Many of us have heard the mantra to avoid overstriding.  But why?  When runners take strides (steps) longer than ideal, a very sudden increase in ground reaction force (basically an impulse, for all you biomechanists out there) occurs followed by a short decrease, followed by another increase in ground reaction force.  An overall ground reaction force is necessary if running is the desired activity, but that initial impulse actually results in a braking or slowing action on the body.

That’s where barefoot running comes in.  Barefoot running decreases a runner’s stride length (probably because it would hurt the heel too much with a longer stride), thereby eliminating that initial increase in force (impulse) and therefore eliminating that initial braking action.

So, the researchers in Wisconsin did something interesting.  They had runners maintain their normal, self-selected pace, but increased their cadence.  That is, they had them take more steps per minute than normal.  Specifically, they increased the cadence either 5% or 10% more than normal.  So what happened?

  • As the cadence increased, the stride length decreased.
  • As stride length decreased, the runners bounced less and produced lower braking forces against the ground.
  • A shorter stride allowed the knee (and hip) to do less work absorbing energy.
  • A shorter stride allowed the knee to bend less during stance, and decreased many hip motions.

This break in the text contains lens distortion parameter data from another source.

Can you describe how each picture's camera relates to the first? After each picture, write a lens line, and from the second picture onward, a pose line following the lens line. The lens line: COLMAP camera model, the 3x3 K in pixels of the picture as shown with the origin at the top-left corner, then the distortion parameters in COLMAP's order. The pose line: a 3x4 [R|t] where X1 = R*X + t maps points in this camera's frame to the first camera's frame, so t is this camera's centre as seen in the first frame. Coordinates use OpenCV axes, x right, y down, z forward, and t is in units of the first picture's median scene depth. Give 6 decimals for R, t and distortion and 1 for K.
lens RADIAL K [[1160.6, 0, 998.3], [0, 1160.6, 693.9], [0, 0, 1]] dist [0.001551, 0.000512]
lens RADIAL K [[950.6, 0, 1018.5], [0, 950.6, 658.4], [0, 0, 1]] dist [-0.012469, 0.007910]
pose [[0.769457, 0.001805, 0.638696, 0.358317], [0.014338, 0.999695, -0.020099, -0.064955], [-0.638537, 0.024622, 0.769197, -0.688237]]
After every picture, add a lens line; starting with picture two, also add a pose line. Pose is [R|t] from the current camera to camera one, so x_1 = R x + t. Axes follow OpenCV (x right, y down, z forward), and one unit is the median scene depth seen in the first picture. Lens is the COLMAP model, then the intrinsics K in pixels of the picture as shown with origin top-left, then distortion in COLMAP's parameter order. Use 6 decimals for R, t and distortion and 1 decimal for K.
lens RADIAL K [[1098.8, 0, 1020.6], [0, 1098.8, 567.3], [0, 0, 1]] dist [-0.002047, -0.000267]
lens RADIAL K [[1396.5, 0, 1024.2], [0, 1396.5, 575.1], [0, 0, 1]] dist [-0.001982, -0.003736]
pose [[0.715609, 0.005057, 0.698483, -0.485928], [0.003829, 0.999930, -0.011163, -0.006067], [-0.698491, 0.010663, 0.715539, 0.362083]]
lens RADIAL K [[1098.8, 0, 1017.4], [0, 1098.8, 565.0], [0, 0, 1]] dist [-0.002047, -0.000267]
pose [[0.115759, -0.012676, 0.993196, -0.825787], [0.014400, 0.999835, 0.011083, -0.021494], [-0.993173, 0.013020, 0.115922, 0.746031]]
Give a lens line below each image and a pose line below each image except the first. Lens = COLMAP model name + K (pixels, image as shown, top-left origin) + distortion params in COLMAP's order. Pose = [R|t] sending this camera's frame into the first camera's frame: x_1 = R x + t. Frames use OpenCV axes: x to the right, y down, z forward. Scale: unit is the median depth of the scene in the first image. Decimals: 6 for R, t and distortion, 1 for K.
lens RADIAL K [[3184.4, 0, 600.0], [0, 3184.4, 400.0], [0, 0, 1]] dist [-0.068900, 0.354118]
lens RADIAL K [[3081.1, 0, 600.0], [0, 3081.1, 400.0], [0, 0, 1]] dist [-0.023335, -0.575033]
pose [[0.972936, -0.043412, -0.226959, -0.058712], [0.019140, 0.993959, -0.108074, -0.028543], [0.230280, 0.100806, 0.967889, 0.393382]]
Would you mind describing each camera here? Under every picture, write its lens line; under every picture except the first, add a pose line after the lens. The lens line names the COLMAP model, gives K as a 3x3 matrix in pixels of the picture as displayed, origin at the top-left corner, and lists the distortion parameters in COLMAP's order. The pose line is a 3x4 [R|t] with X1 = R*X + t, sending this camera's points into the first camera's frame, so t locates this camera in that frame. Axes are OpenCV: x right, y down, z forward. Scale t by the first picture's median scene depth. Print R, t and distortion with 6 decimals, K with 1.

So, interesting information . . . but what does it mean?  There’s a lot of information on barefoot running (and its very real benefits), but is there a better way?  It appears that many of the previously cited barefoot running benefits are actually accomplished by running with shorter strides.  Is that, then, a better approach?  It’s difficult to say at this point, but that would be my inclination.

I am quite certain, however, that discussion of this topic is not over, we will hear more.  And as it comes out, I will be sure to update you.